O relatório, produzido pelos Núcleos Penitenciário, de Direitos Humanos e de Defesa dos Povos Indígenas e da Igual Racial e Étnica, em parceria com a Defensoria Pública da União, Pastoral Carcerária, Instituto das Irmãs da Santa Cruz e Conselho Indigenista Missionário, destaca que o município é o que mais encarcera pessoas indígenas no Brasil.
Segundo dados nacionais da Secretaria Nacional de Políticas Penais (SENAPPEN), no período de janeiro a junho de 2023, Mato Grosso do Sul tinha 401 indígenas presos, representando quase um terço do total de 1.226 indígenas presos no país.
Durante um mutirão de atendimento às pessoas indígenas privadas de liberdade na Penitenciária Estadual de Dourados (PED), realizado entre os dias 26 e 30 de junho de 2023, foram registrados 206 atendimentos, apesar de a PED informar apenas 180 indígenas sob sua custódia.
“Dourados, maior município do interior do MS, é a cidade que encarcera a maior quantidade de pessoas indígenas do Brasil. Nele está localizada a reserva indígena com maior densidade populacional do Estado, cerca de 13.473 indígenas (IBGE, 2023) nos 3.539 hectares demarcados, concentrando os povos Guarani Kaiowá, Guarani Ñandeva e Terena. Além disso, possui 15 áreas de retomada ocupadas por famílias indígenas que reivindicam a demarcação dos seus territórios tradicionais”, detalha o coordenador do Nuspen, defensor público Cahuê Duarte e Urdiales.
Entre as violações constatadas no estudo está a falta de documentação civil básica de 22,3% dos indígenas atendidos, o que os coloca à margem das políticas públicas estatais. Além disso, 80,5% dos indígenas entrevistados afirmaram não ter sido informados sobre os direitos específicos decorrentes da autodeclaração como indígenas, e 85,9% afirmaram não ter tido acesso a um intérprete de sua língua materna durante o processo criminal.

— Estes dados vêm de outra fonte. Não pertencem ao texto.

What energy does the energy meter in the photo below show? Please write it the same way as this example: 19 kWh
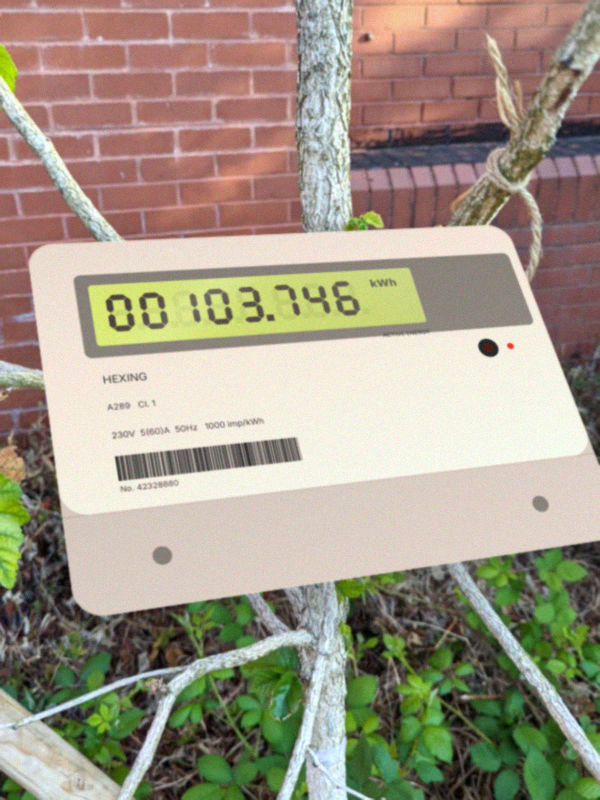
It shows 103.746 kWh
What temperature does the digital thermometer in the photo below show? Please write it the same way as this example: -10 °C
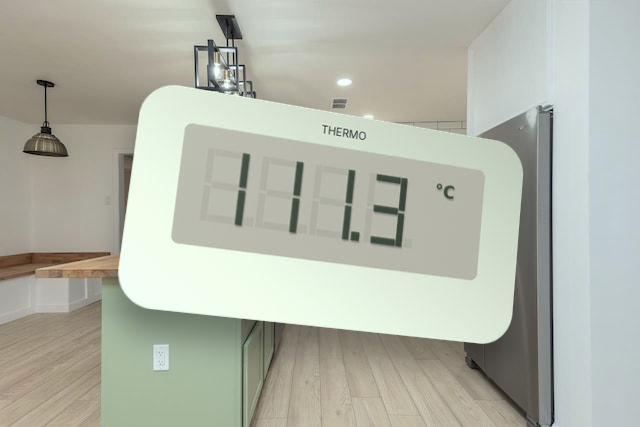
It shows 111.3 °C
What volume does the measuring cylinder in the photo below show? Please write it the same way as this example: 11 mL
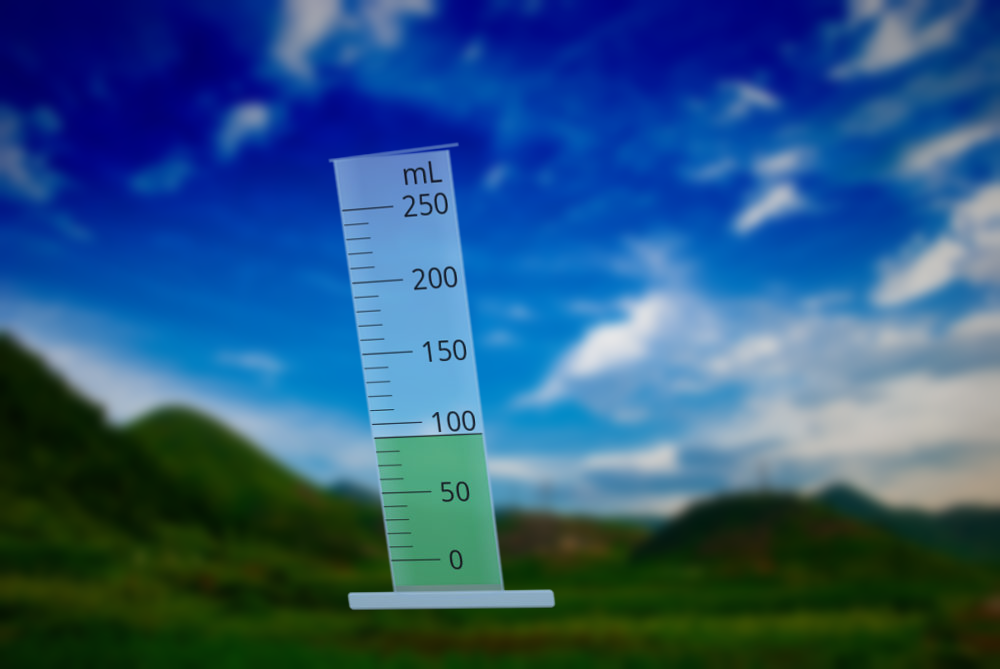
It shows 90 mL
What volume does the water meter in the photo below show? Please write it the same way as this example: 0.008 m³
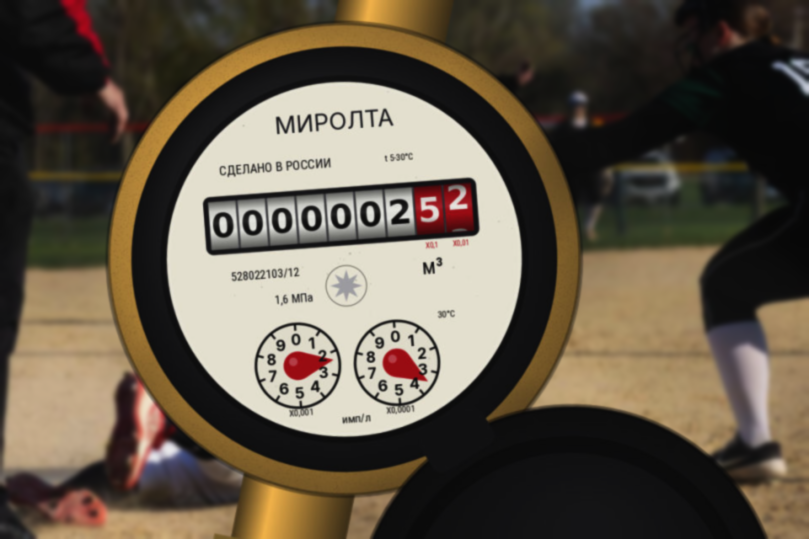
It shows 2.5223 m³
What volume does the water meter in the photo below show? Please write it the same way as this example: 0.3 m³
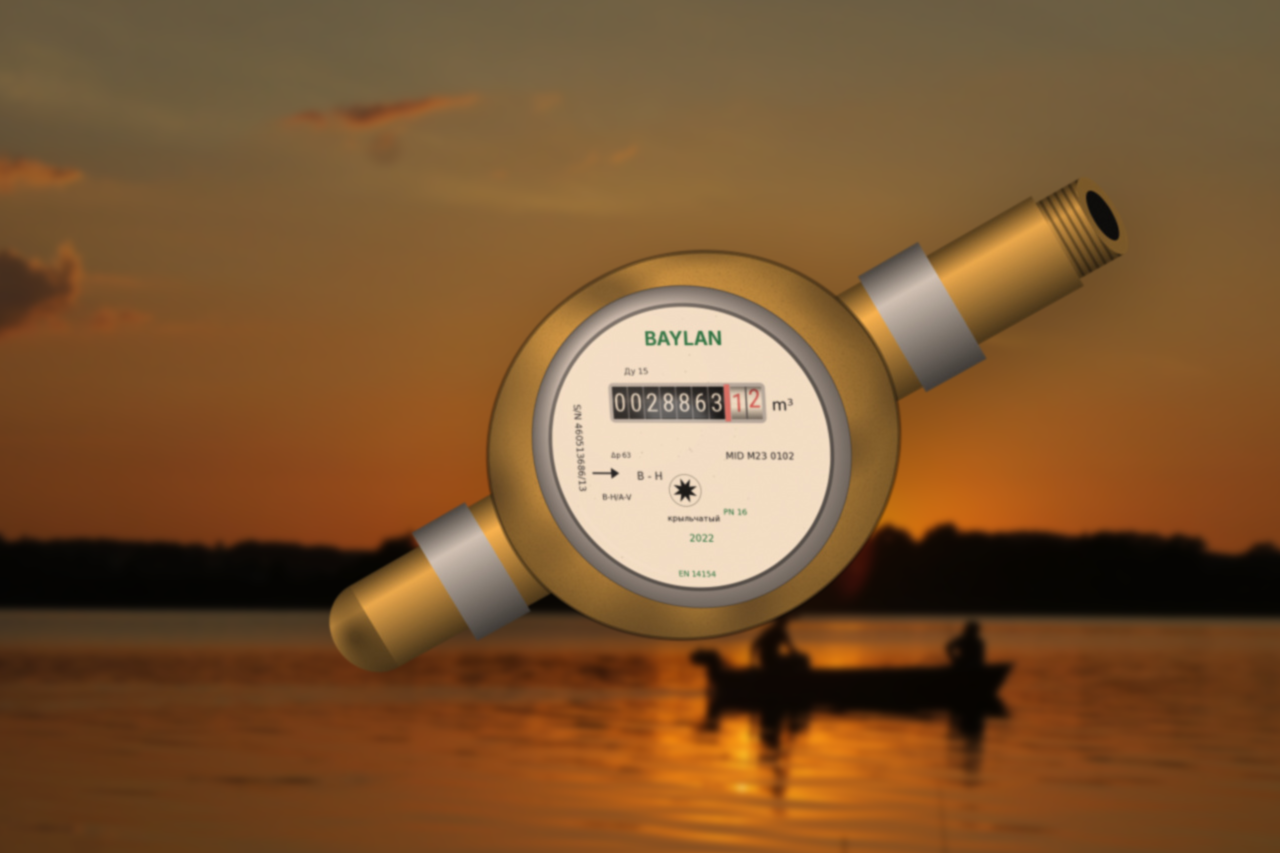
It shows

O relatório aponta ainda que a falta de acesso ao registro civil leva as pessoas indígenas a viverem boa parte da vida como invisíveis aos olhos do Estado brasileiro. A ausência de registro também coloca em questão a identificação e autoria dos crimes, segundo o coordenador do Nupiir.
Diante dessas constatações, a Defensoria Pública de MS destaca a importância da adoção de medidas que promovam o acesso à língua materna para as pessoas indígenas em privação de liberdade, conforme recomendação do Manual da Resolução 287/19 do CNJ. No entanto, o estudo revela que 77,2% dos indígenas entrevistados podem não ter o português como língua primária, mas apenas 6,8% afirmaram ter tido acesso a um intérprete de sua língua materna durante o processo criminal.
A Defensoria Pública destaca a necessidade urgente de medidas para garantir os direitos e a dignidade das pessoas indígenas em situação de privação de liberdade em Dourados e em todo o estado de Mato Grosso do Sul.
“O laudo antropológico é um instrumento de extrema relevância por informar a identificação, a etnia e a língua falada pela pessoa indígena, bem como a sua capacidade de se comunicar em português no contexto do processo criminal, de modo que sua realização contribui para a formação da convicção da autoridade judicial”, comentou o coordenador.